If that weren’t enough, this low-budget gem also finds time to comment on how inverted racism works on a rhetorical level – namely praising individuals because of their imagined superior racial attributes rather than their character, betraying a consciousness conditioned by racial difference. When Daniel Kaluuya’s introduced to his rich white girlfriend’s Dad – a squeeze who uses Bing and listens to Bill Medley and Jennifer Warnes’ (I’ve Had) The Time Of My Life, a sign she was never to be trusted, he’s treated to a history lesson on how grandpa was beaten by Jesse Owens at the Nazi Olympics, a win that made a mockery of Hitler’s race theories. Obama was a best President in Dad’s lifetime and he’d have voted for again, had the constitution allowed it. Try hard platitudes? Not in this movie.

What could and perhaps would normally be white liberal virtue signalling, turns out to be the tip of the iceberg, of the kind purpose built by wealthy lunatics. Peele’s movie takes a simple setup – nervous black boyfriend meeting rich white girlfriend’s brood and turns it into one of the most original and surprising horror movies of recent years.

Kaluuya’s weekend from hell takes in such unusual elements as impromptu night time hypnotism, mannered black servants, sincere as Stepford Wives, who speak like upper class white folks, and rich friends of the family who congregate in the house for drinks but fall silent when he leaves the room. It is, in short, a great exercise in sustained tension and menace rooted in social discomfort.

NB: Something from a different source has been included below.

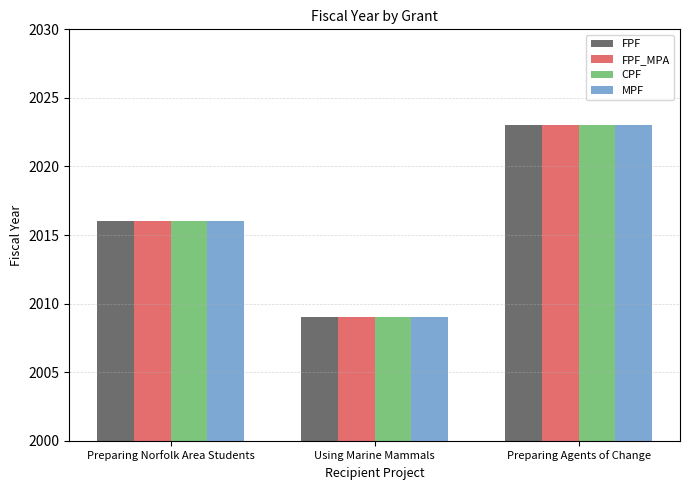

What value does the CPF series have at Preparing Agents of Change?

2023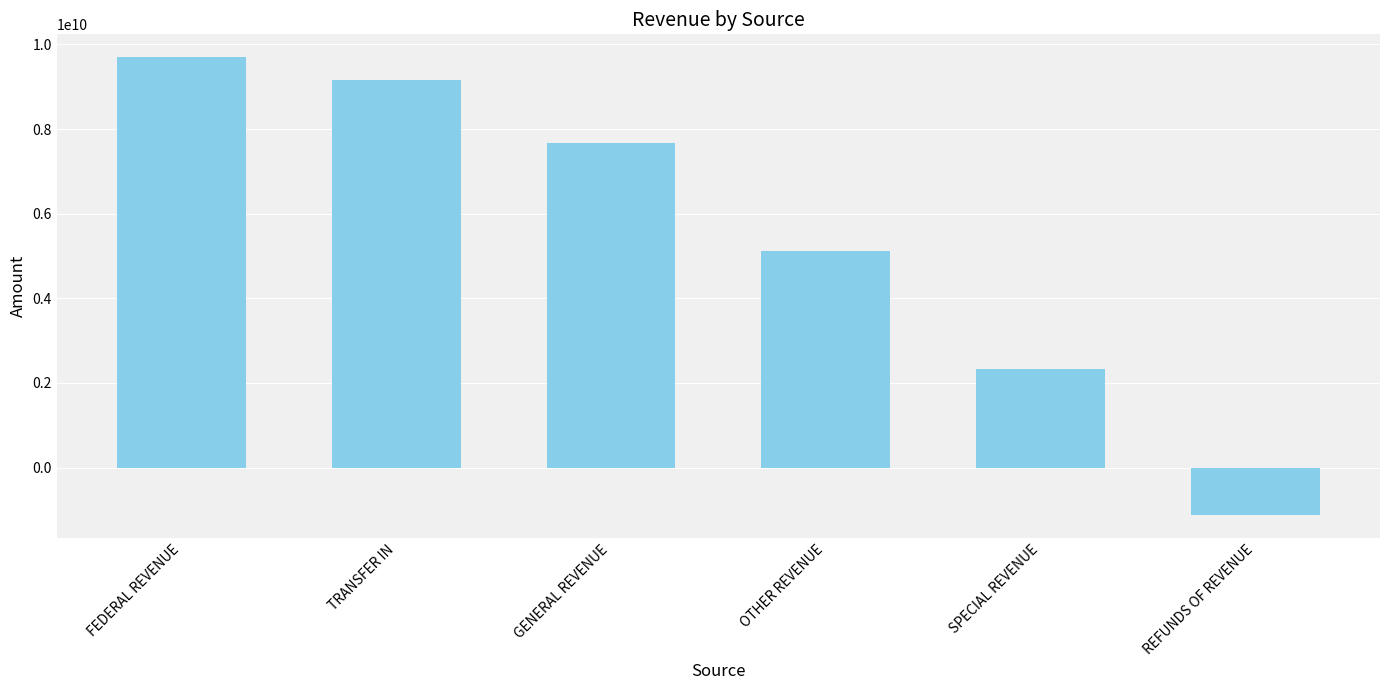

What is the difference between the values at FEDERAL REVENUE and SPECIAL REVENUE?

7365079785.2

It’s unfortunate then, that once the family’s diabolical scheme is revealed, Peele’s movie reverts to the cathartic but well-trod third act escape and murder your captors climax, craved by the audience, but surely not needed when the rest of the movie worked so hard to confound expectations.

Producer Jason Blum knows his genre crowd and what sandpapers their dick, and those wanting the release that comes with recriminating violence will be satisfied. But with a few tweaks, namely Kaluuya’s boyfriend being, say a trainee surgeon rather than a photographer, it’s not hard to imagine an ending more in keeping with the film’s outrageous brain transplant premise, namely the hideous Armitage clan being transposed into woodland deer and set loose to be hunted by their rich peers; a conclusion that wouldn’t have been too far-fetched given Peele’s comic sensibility.

Instead, Peele nearly unbalances the movie entirely by maintaining the threating tone while peppering the story with LilRey Howery’s OTT comic airport cop. The film just about gets away with having Howery and Kaluuya’s besieged boyfriend in the same movie, but it’s a close run thing. Closer than you’ll ever want to get to your new partner’s family after 104 minutes of Get Out’s absurdist thrills.

Directed by: Jordan Peele

Country: US

Year: 2017

Running Time: 104 mins

Certificate: 15 for Microsoft product placement, not being able to trust women, and unnecessary surgery.